I once taught private lessons in math on calculating the area of a circle and I wanted to show the students how much cheaper per area a larger pizza is. So we of course got the diameters of pizzas from their favorite restaurant and started calculating. Then we found out that the normal sized pizza was actually the cheapest per area. It wasn‘t quite what we expected, but a very good math lesson for the attendees nonetheless: The owner lost money, because they were bad at maths.
Did you take into account that the crust takes away area from the "filling"? Because me and my husband also once did the math (not sure if we were frugal, bored or broke) and it all came down on whether you eat/enjoy the crust or not
ok but that picture is clearly one 18" pizza vs two 18" pizzas that have been hit by a shrink ray, meaning the two on the right have twice as much nutrition as the one on the left.
A pizza is larger than two of another just before it hits 1.5 times the radius (sqrt 2 times, to be exact, about 1.41). So if the radius is 1.5 times bigger, like in the OP, you always know it's more than twice the area.
Domino's is hardly considered pizza by most but it's $7 for a 12in. A 18in is $20. That's almost 3 pizzas. And the 12in has 2 toppings. The 18in has 0 toppings.
Dominos actually got better. It's not amazing but they took it on the chin a few years back and were like, "our pizza sucks. We need to do better" and they actually improved it quite a bit.
The math only really works for 18+ inch pizzas though. The pizza places around me don't even offer 18 inch pizzas. 14" large or 16" XL are the highest they go. In that case at most places near me, two twelves is often cheaper per square inch and does have more area than one 14" or 16". Especially since Domino's usually has coupons for two 12s that make it significantly cheaper than 1 L or XL.

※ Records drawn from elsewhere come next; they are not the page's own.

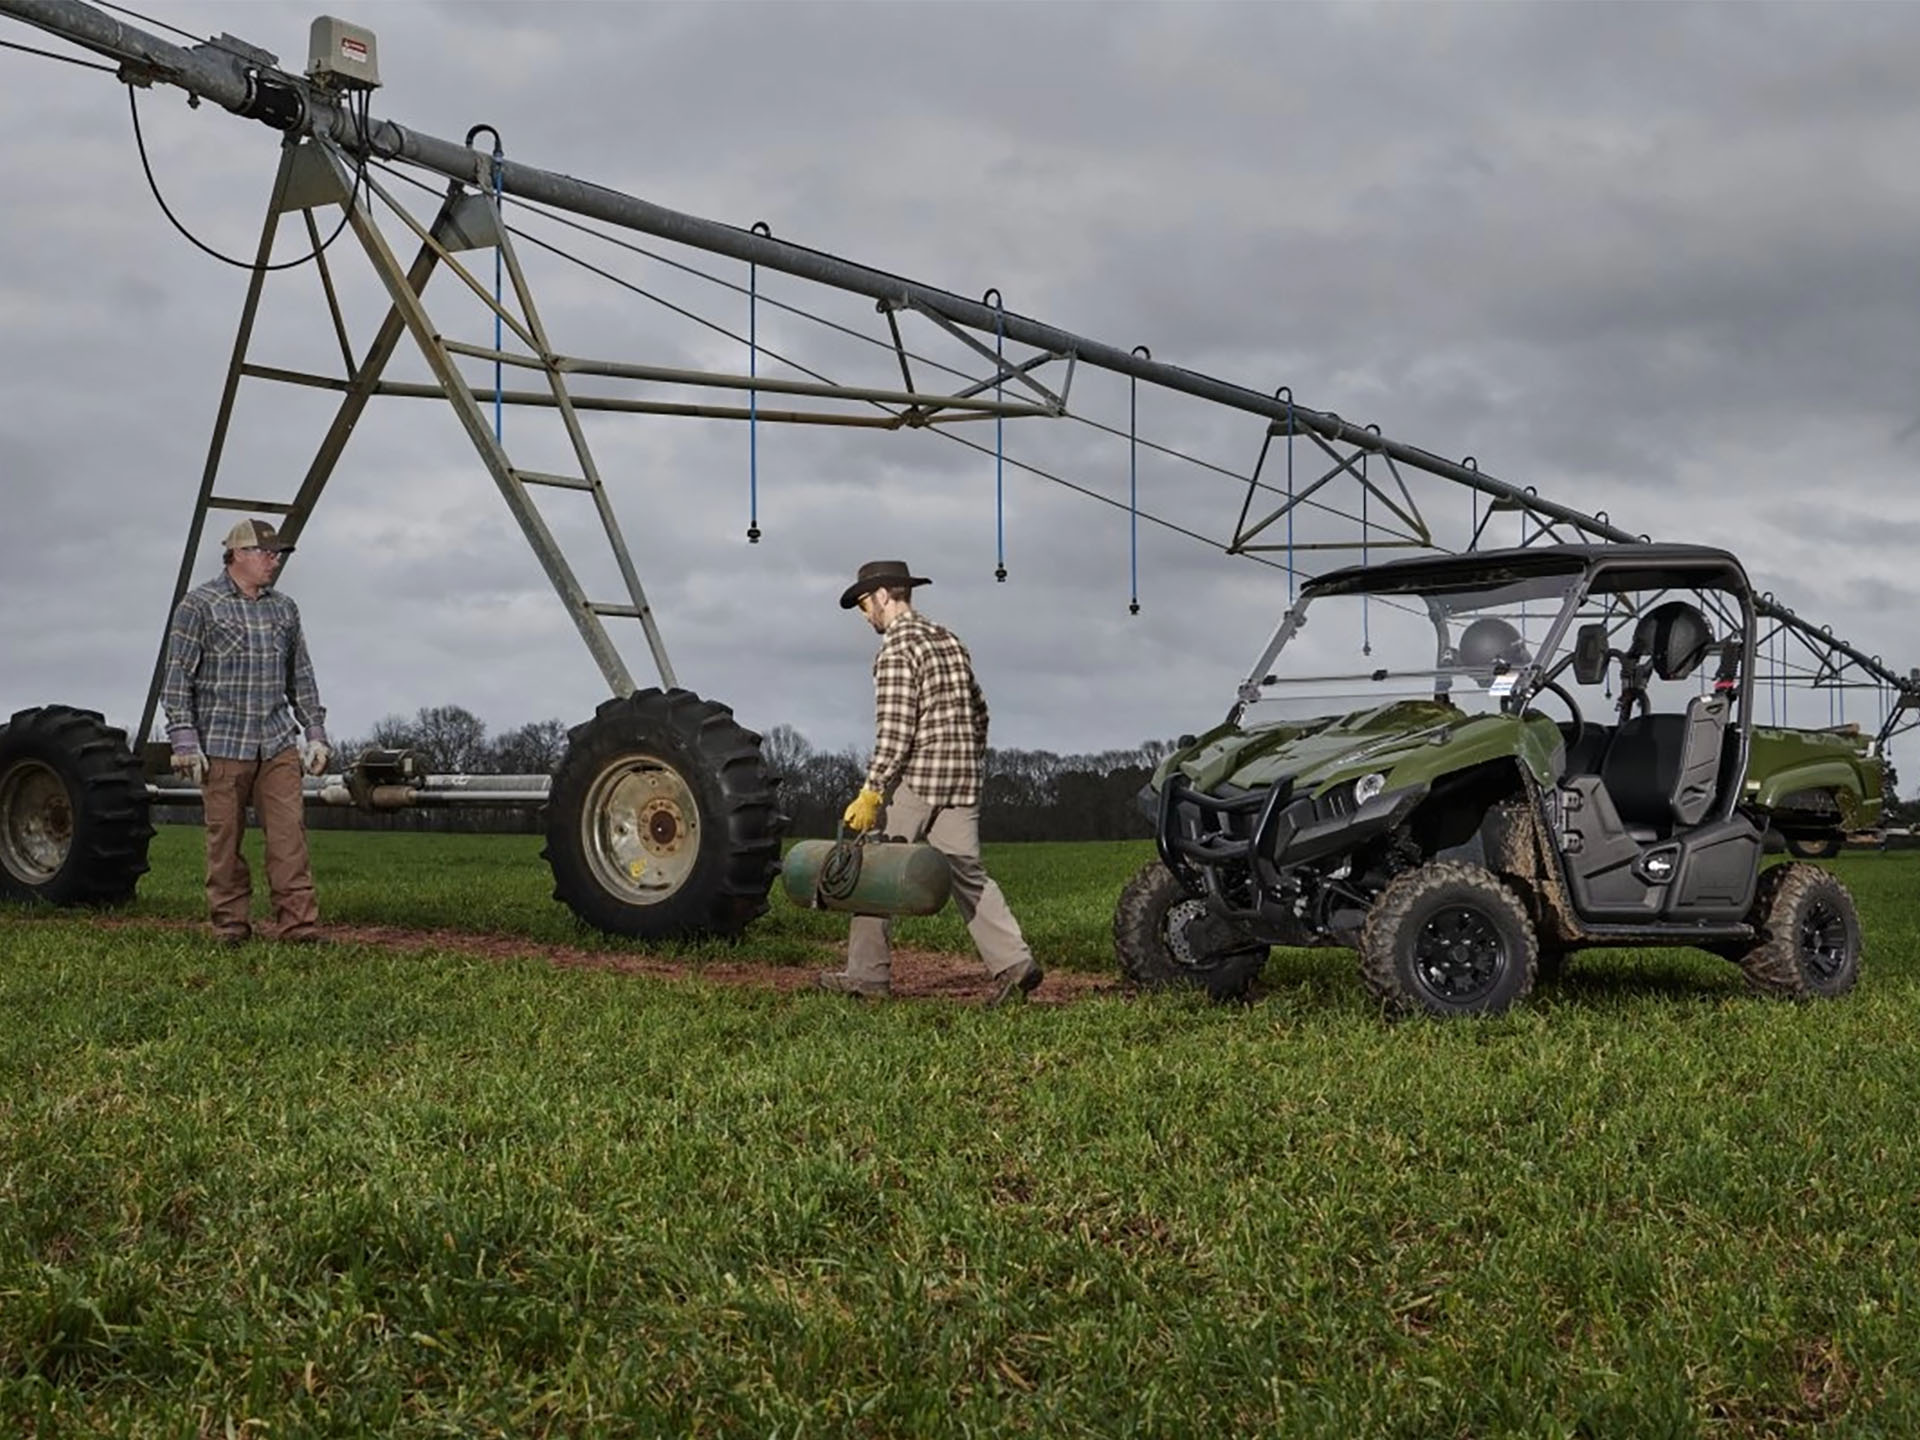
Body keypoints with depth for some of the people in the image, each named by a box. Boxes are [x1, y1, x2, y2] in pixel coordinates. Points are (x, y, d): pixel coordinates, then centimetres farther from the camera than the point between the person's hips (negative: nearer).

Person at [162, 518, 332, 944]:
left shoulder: (284, 609, 14)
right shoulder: (199, 605, -1)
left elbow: (301, 678, 19)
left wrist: (315, 733, 13)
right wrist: (184, 740, -11)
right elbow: (177, 678, -4)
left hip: (278, 743, 4)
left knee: (289, 829, -6)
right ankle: (230, 925, 11)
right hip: (222, 745, -4)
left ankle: (297, 922, -6)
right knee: (225, 837, 1)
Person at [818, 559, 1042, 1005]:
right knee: (967, 874, 6)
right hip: (961, 782, 8)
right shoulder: (948, 639, 16)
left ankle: (867, 973, 9)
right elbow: (978, 710, 20)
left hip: (914, 780, -7)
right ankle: (1014, 963, -5)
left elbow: (894, 728, -18)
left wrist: (871, 791, -18)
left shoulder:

Factor in the crust ratio of those though. We're talking 1.5 inch of crust, so 16" vs 12" is actually more like comparing 13" to 9" of pizza with cheese and topping. 132 v 64 square inches. You're getting 70 squares inches of crust on that 16", and 49 square inches of crust on the 12 inch. So more total food on 2 12s, but a lot more crust than one 16.
given a choice, i usually go with larger pizzas for crispy thin crust (also cut those in squares); and smaller ones for 'deep dish' or pan, where there isn't really an outside 'crust'.
I found myself making a similar calculation recently - I have a project car, and when I dragged it out of a field and hacked the vegetation out of the engine compartment, there was a 40mm motorcycle carburetor mounted to an adapter mounted to the intake. The carburetor even had a Harley-Davidson logo embossed in it.
I wanted to put a two-barrel Weber carb on it, which had a 36 mm and a 32 mm throttle plate. The 40 mm motorcycle carb had an area of 1256 mm2, while the combined area for the Weber was more like 1820 mm2.